26 December 2005 - Monday

Liberty and individuality

Isaiah Berlin:

In so far as I live in society, everything that I do inevitably affects, and is affected by, what others do. Even Mill's strenuous effort to mark the distinction between the spheres of private and social life breaks down under examination. Virtually all of Mill's critics have pointed out that everything that I do may have results which will harm other human beings. Moreover, I am a social being in a deeper sense than that of interaction with others. For am I not what I am, to some degree, in virtue of what others think and feel me to be? When I ask myself what I am, and answer: an Englishman, a Chinese, a merchant, a man of no importance, a millionaire, a convict -- I find upon analysis that to possess these attributes entails being recognised as belonging to a particular group or class by other persons in my society, and that this recognition is part of the meaning of most of the terms that denote some of my most personal and permanent characteristics. I am not disembodied reason. Nor am I Robinson Crusoe, alone upon his island. It is not only that my material life depends upon interaction with other men, or that I am what I am as a result of social forces, but that some, perhaps all, of my ideas about myself, in particular my sense of my own moral and social identity, are intelligible only in terms of the social network in which I am (the metaphor must not be pressed too far) an element.
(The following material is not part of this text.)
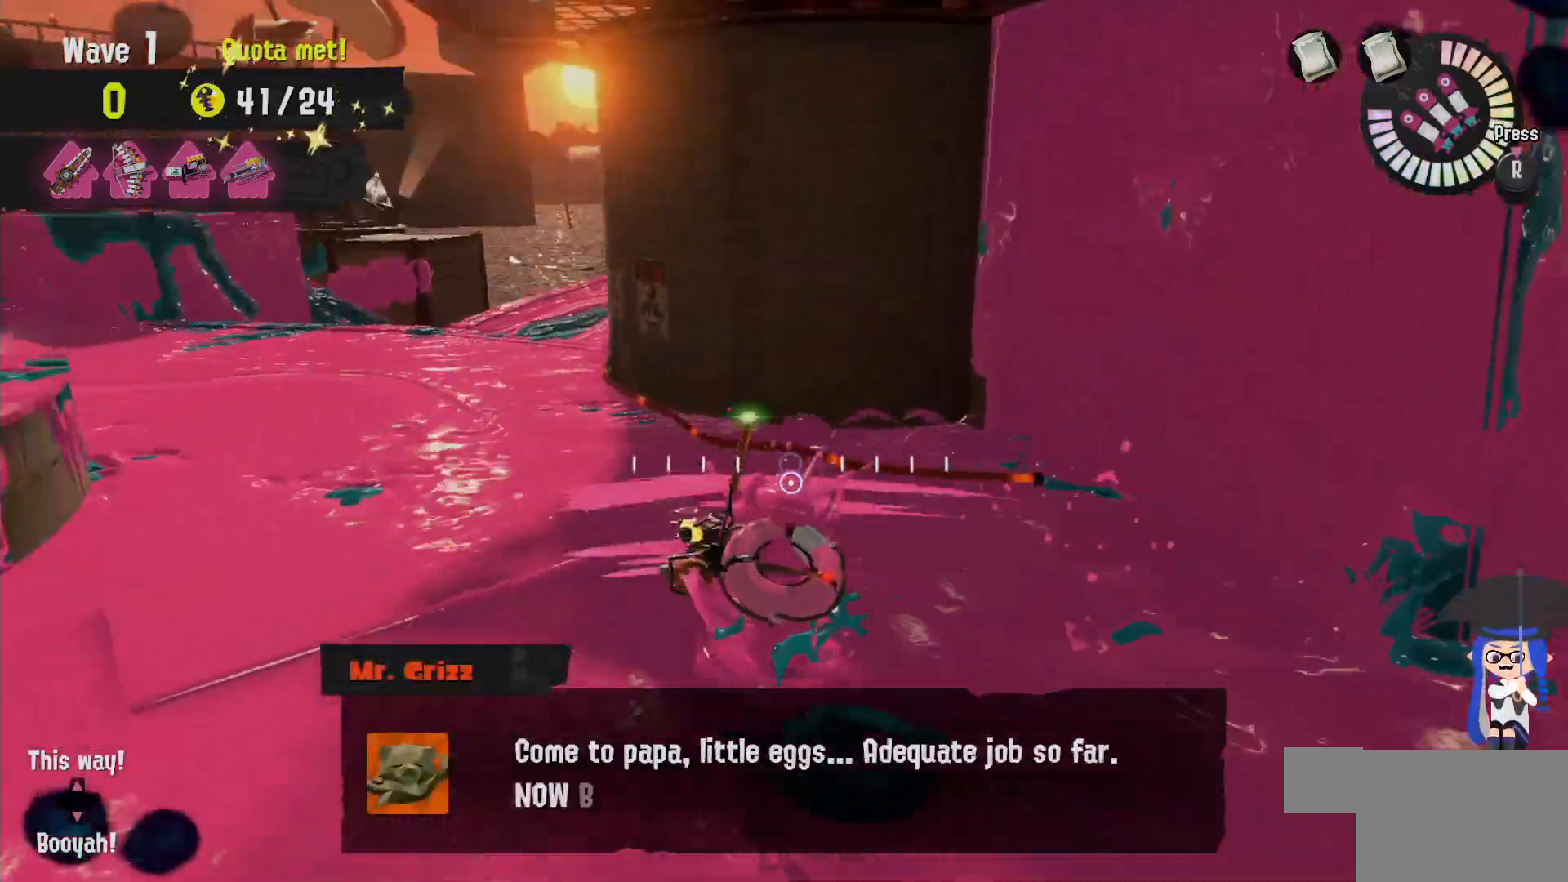
{"buttons": ["L2"], "left_stick": "up-left", "right_stick": "left", "events": [[33, "right_stick", "center"], [200, "right_stick", "down-right"], [250, "left_stick", "up-left"], [333, "right_stick", "center"], [433, "right_stick", "left"]]}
The lack of freedom about which men or groups complain amounts, as often as not, to the lack of proper recognition. I may be seeking not for what Mill would wish me to seek, namely security from coercion, arbitrary arrest, tyranny, deprivation of certain opportunities of action, or for room within which I am legally accountable to no one for my movements. Equally, I may not be seeking for a rational plan of social life, or the self-perfection of a dispassionate sage. What I may seek to avoid is simply being ignored, or patronised, or despised, or being taken too much for granted -- in short, not being treated as an individual, having my uniqueness insufficiently recognised, being classed as a member of some featureless amalgam, a statistical unit without identifiable, specifically human features and purposes of my own. This is the degradation that I am fighting against -- I am not seeking equality of legal rights, nor liberty to do as I wish (although I may want these too), but a condition in which I can feel that I am, because I am taken to be, a responsible agent, whose will is taken into consideration because I am entitled to, even if I am attacked and persecuted for being what I am or choosing as I do.

...

And what is true of the individual is true of groups, social, political, economic, religious, that is, of men conscious of needs and purposes which they have as members of such groups.

-- "Two Concepts of Liberty" (1958). Liberty, ed. Henry Hardy. Oxford, 2002. 201-202.

This is why, as much as I loathe nationalism in most of its forms, I respect its power to inspire. It is one of the reasons I am skeptical of the current foreign policies of the American right. In my opinion, they often fail to respect the moral power held by alternative visions of human freedom. In other words, we sometimes should believe people (though not their governments) when they say that they want independence from us even at the price of less liberty at home. Slaves are perfectly capable of being nationalists.